- What to do: Please extract the lines of the items below exactly as they appear, beginning with the line containing "locality: Prov. Pichincha, 20" and continuing through the end of the items.

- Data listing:
## Begin

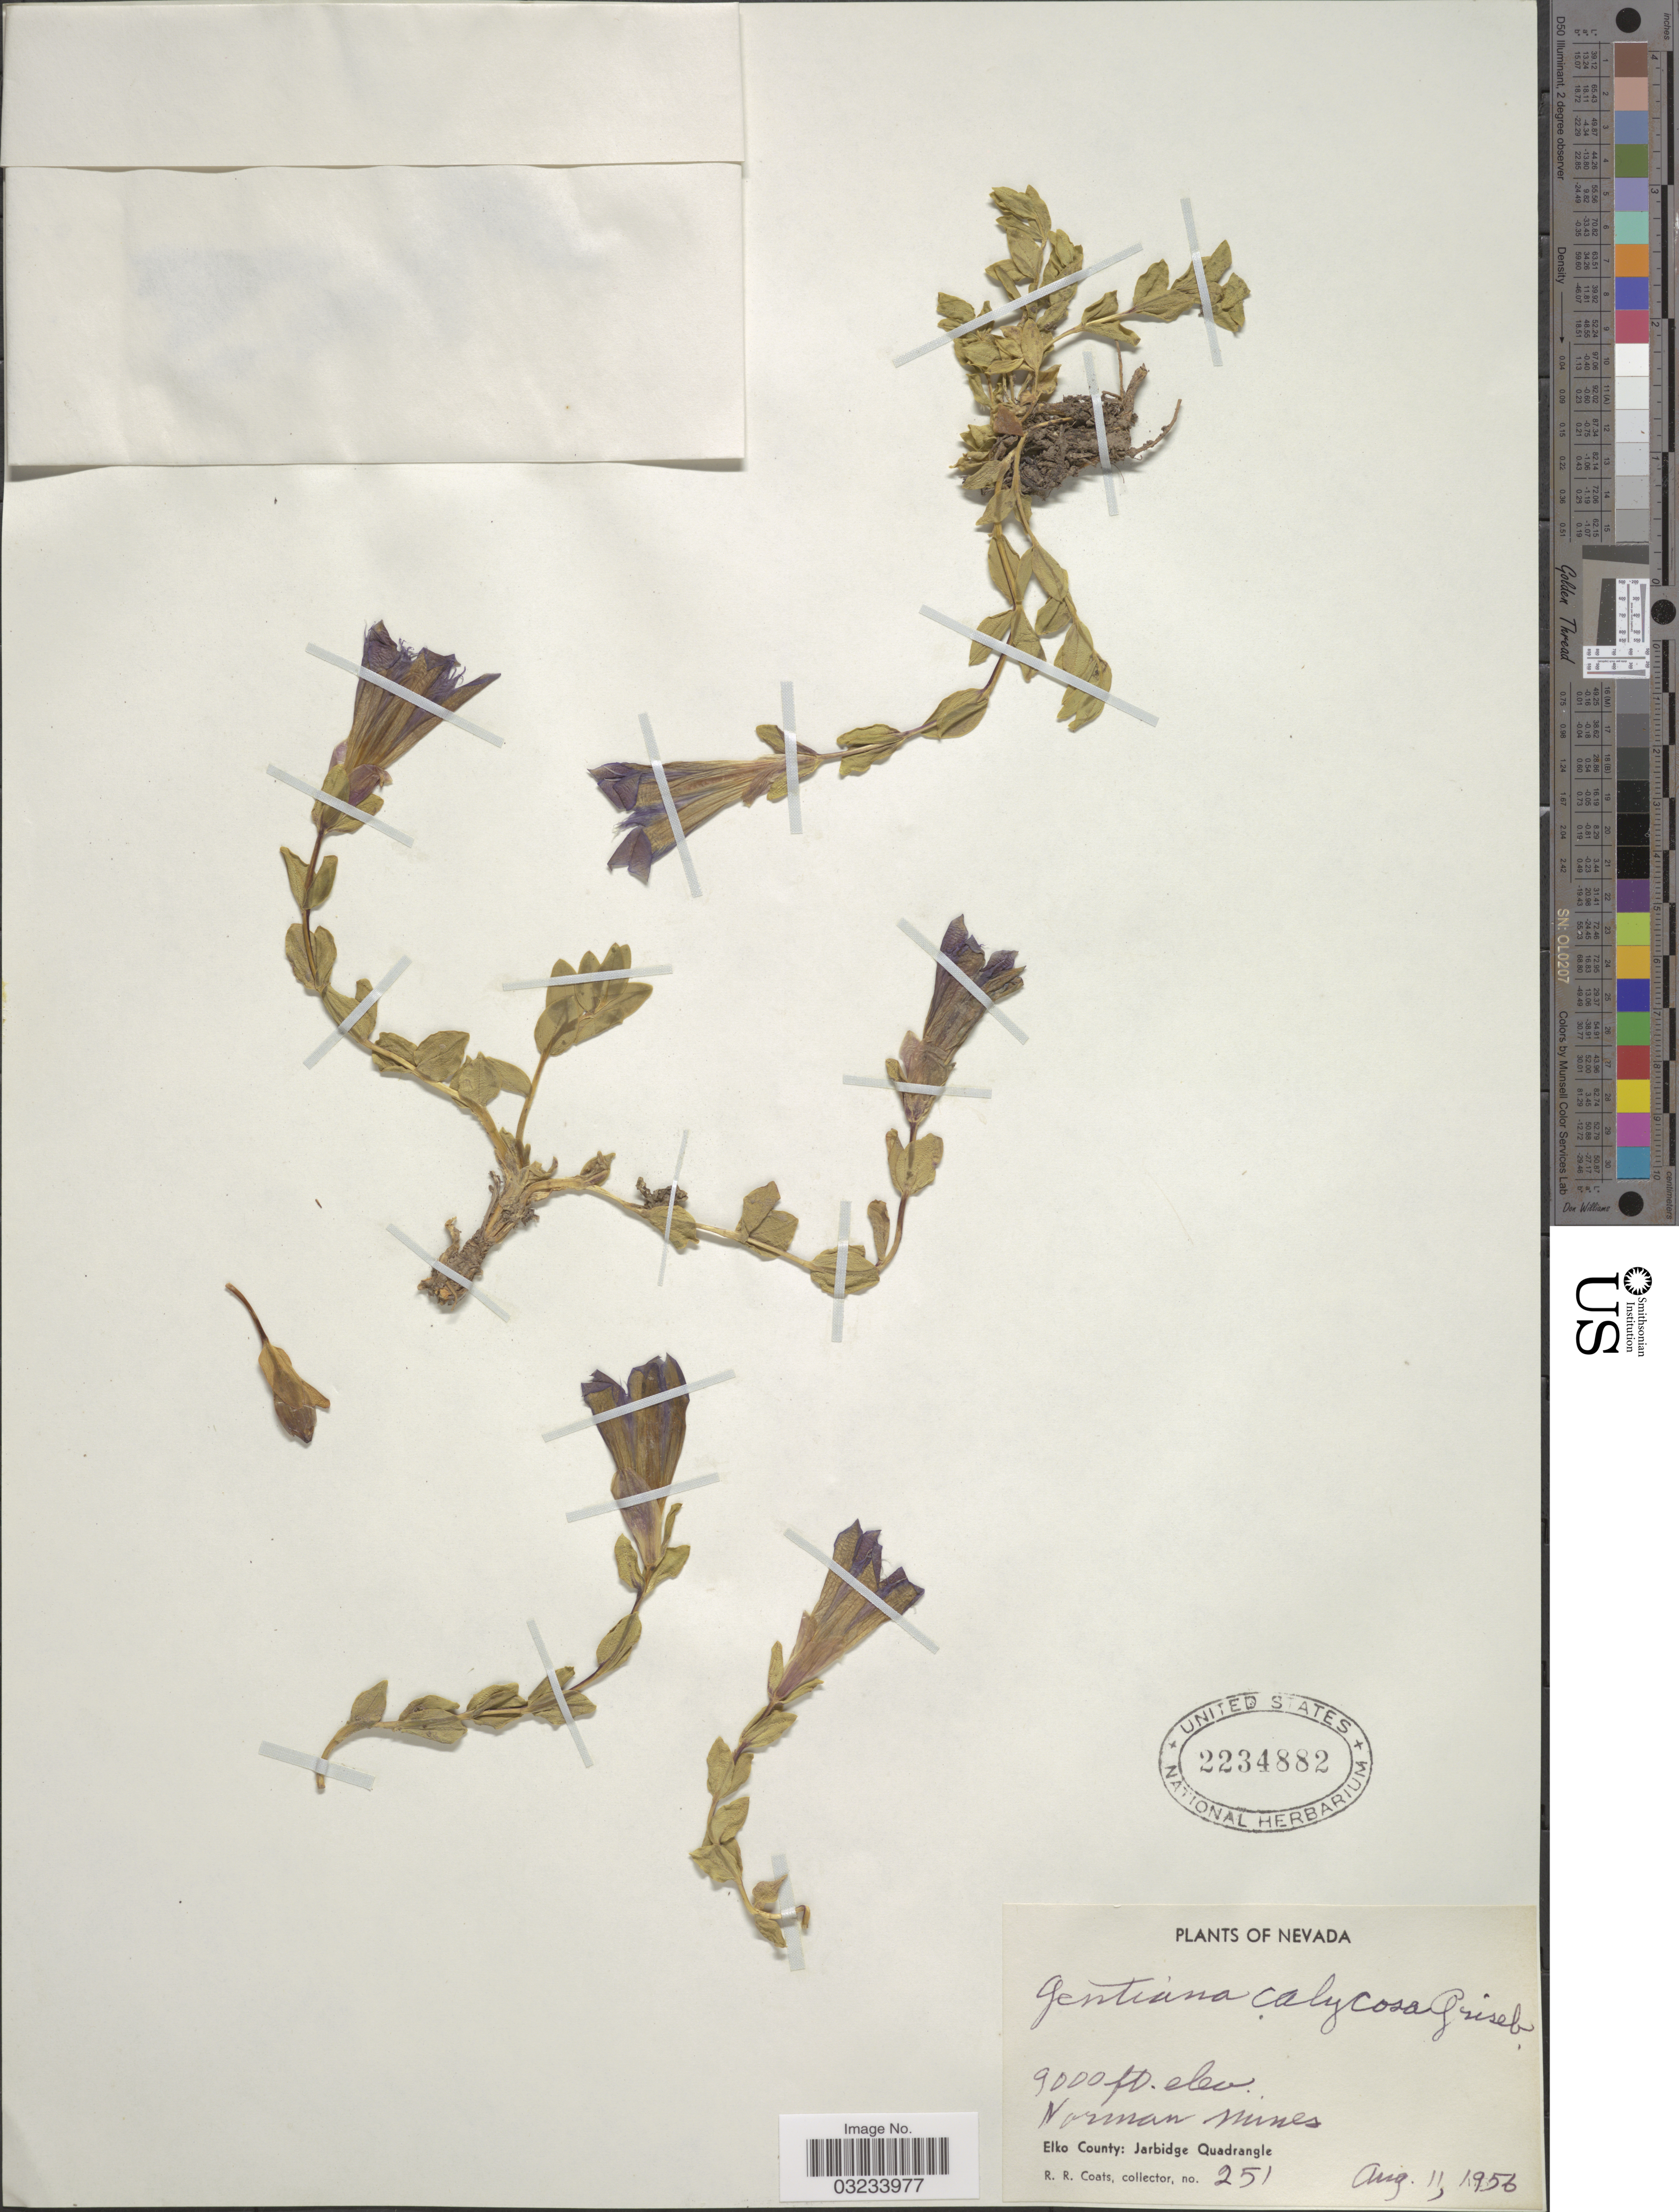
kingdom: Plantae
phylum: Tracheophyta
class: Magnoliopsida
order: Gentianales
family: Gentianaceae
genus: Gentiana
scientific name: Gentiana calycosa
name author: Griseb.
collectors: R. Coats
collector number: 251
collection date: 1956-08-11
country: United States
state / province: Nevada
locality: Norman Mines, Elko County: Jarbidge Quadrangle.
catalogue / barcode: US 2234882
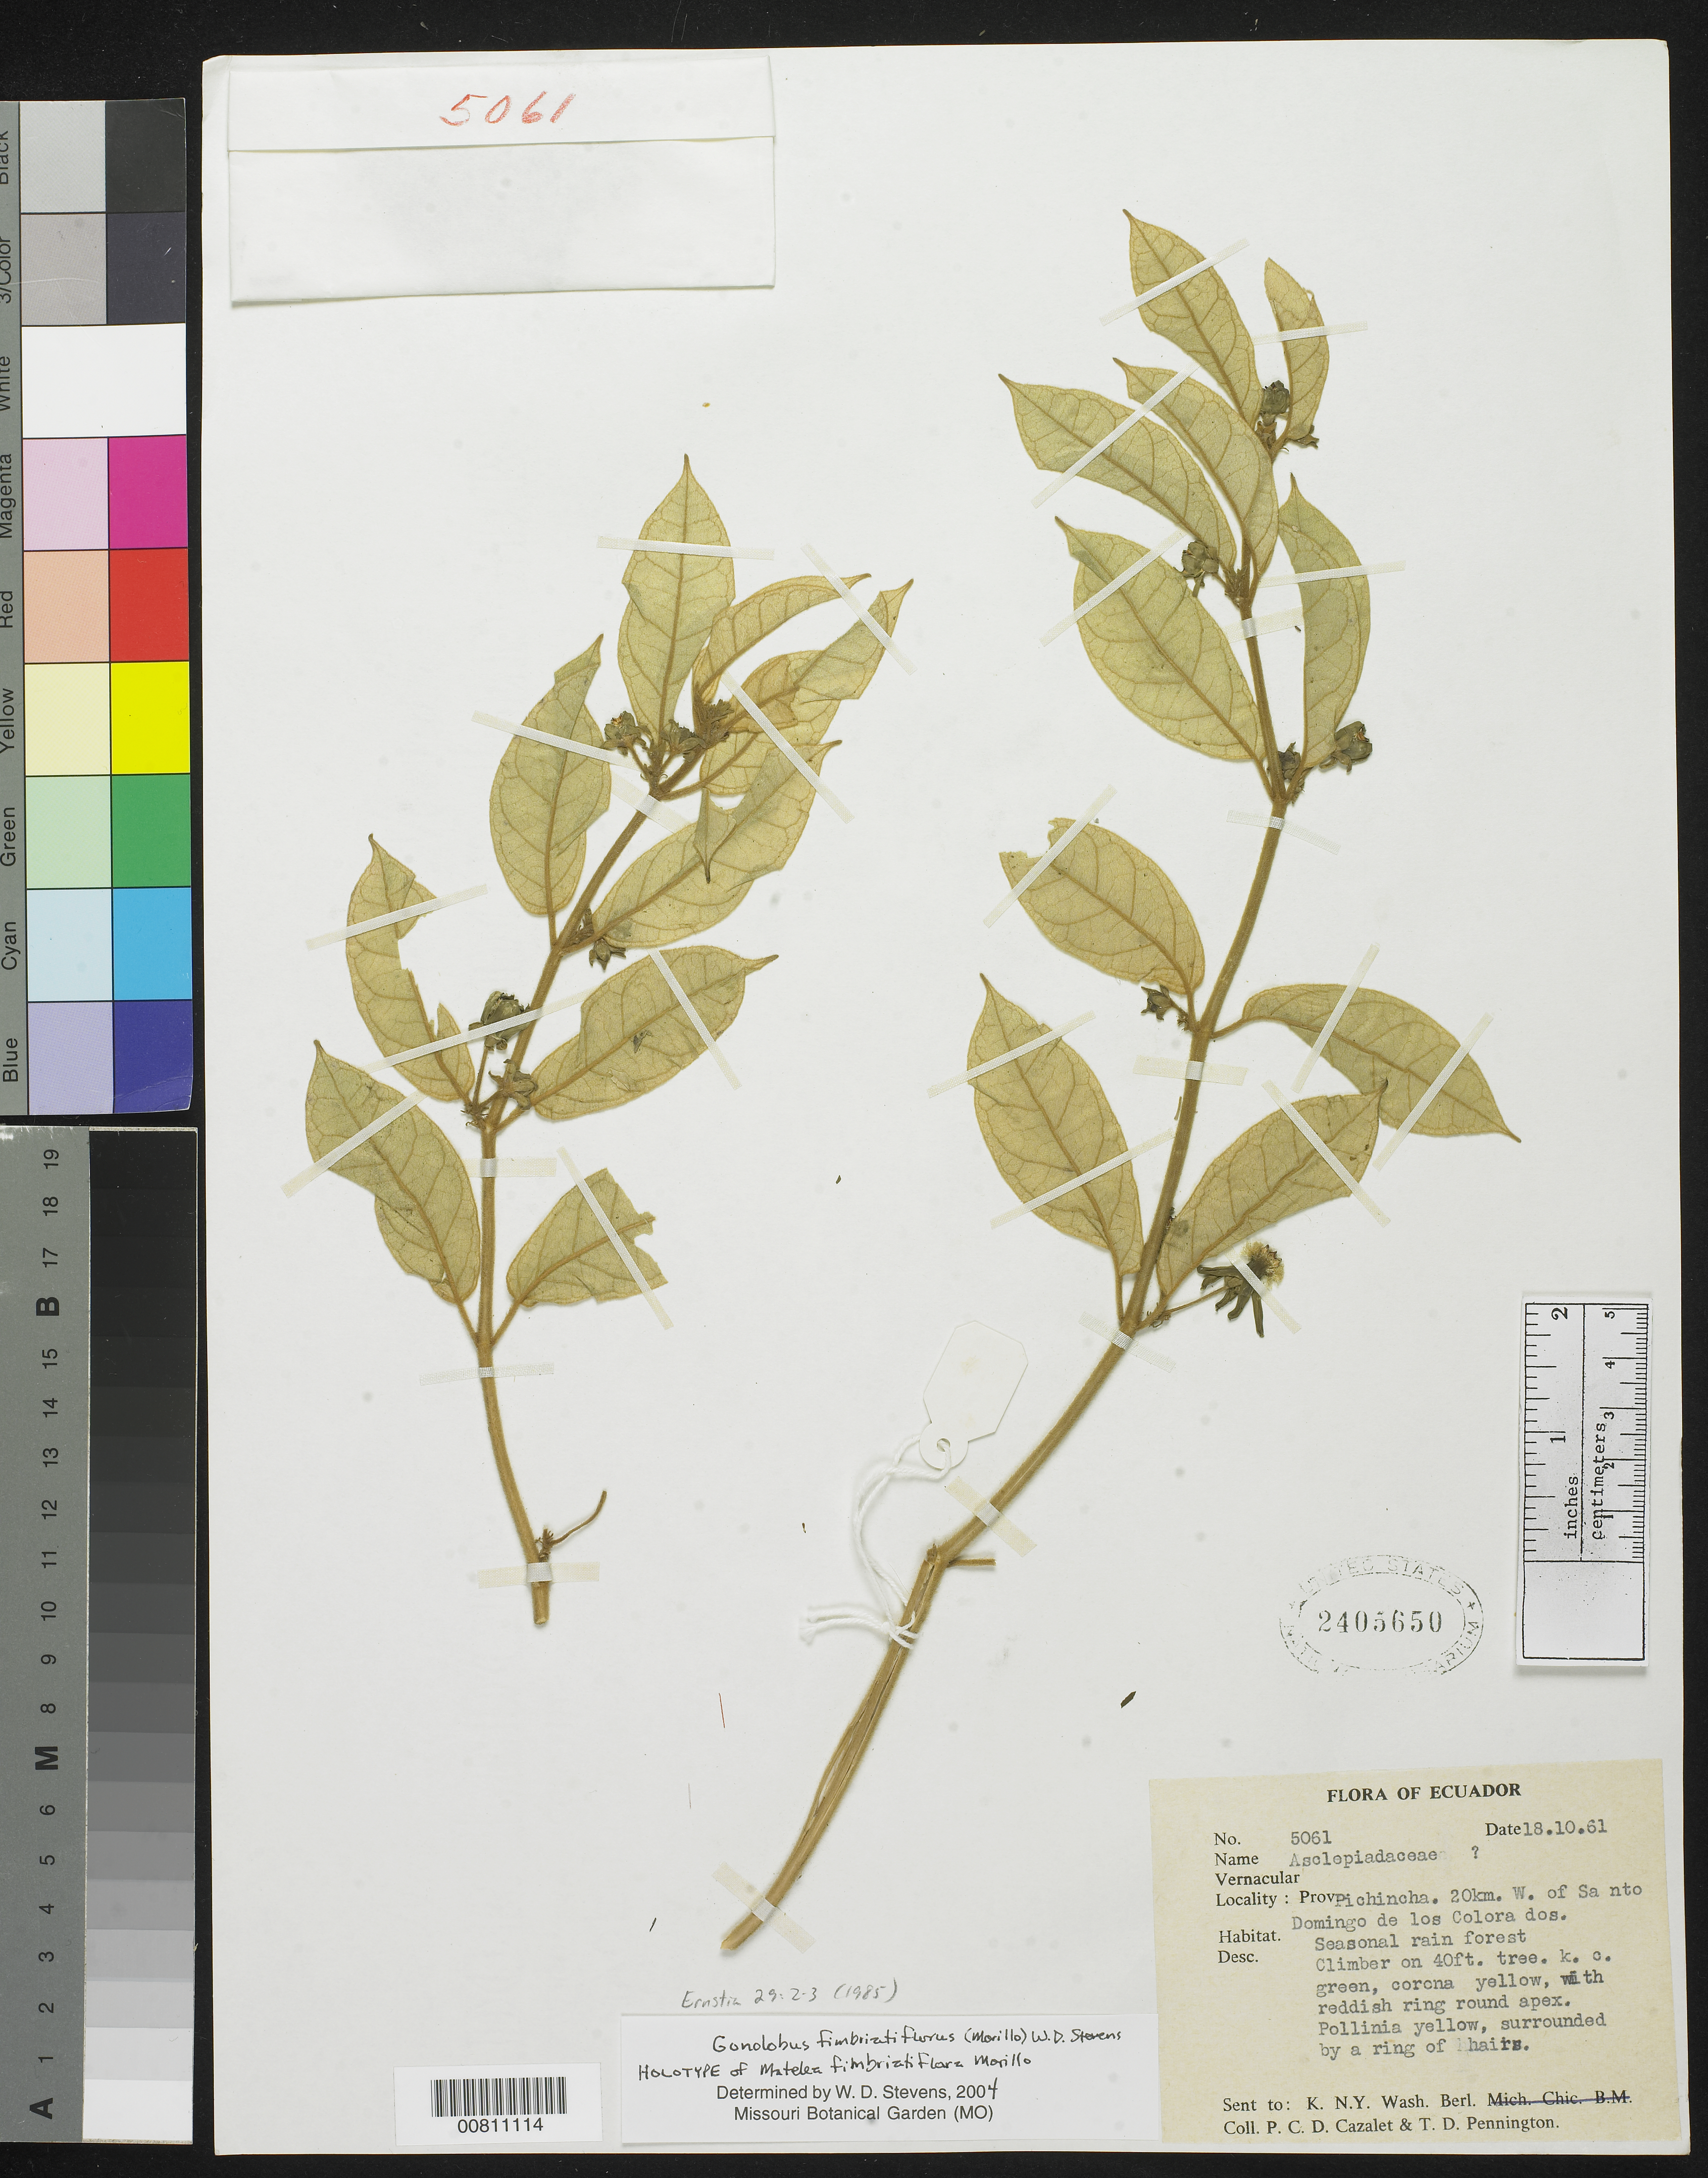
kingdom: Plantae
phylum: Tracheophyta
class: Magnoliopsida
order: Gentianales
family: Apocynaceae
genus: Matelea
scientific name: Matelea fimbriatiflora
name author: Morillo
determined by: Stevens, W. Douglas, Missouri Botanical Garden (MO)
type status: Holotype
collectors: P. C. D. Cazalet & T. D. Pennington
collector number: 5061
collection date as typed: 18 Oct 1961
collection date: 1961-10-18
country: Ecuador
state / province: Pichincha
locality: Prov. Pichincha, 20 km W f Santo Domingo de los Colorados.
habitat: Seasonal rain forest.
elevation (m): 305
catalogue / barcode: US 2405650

## End

- Exercise output:
locality: Prov. Pichincha, 20 km W f Santo Domingo de los Colorados.
habitat: Seasonal rain forest.
elevation (m): 305
catalogue / barcode: US 2405650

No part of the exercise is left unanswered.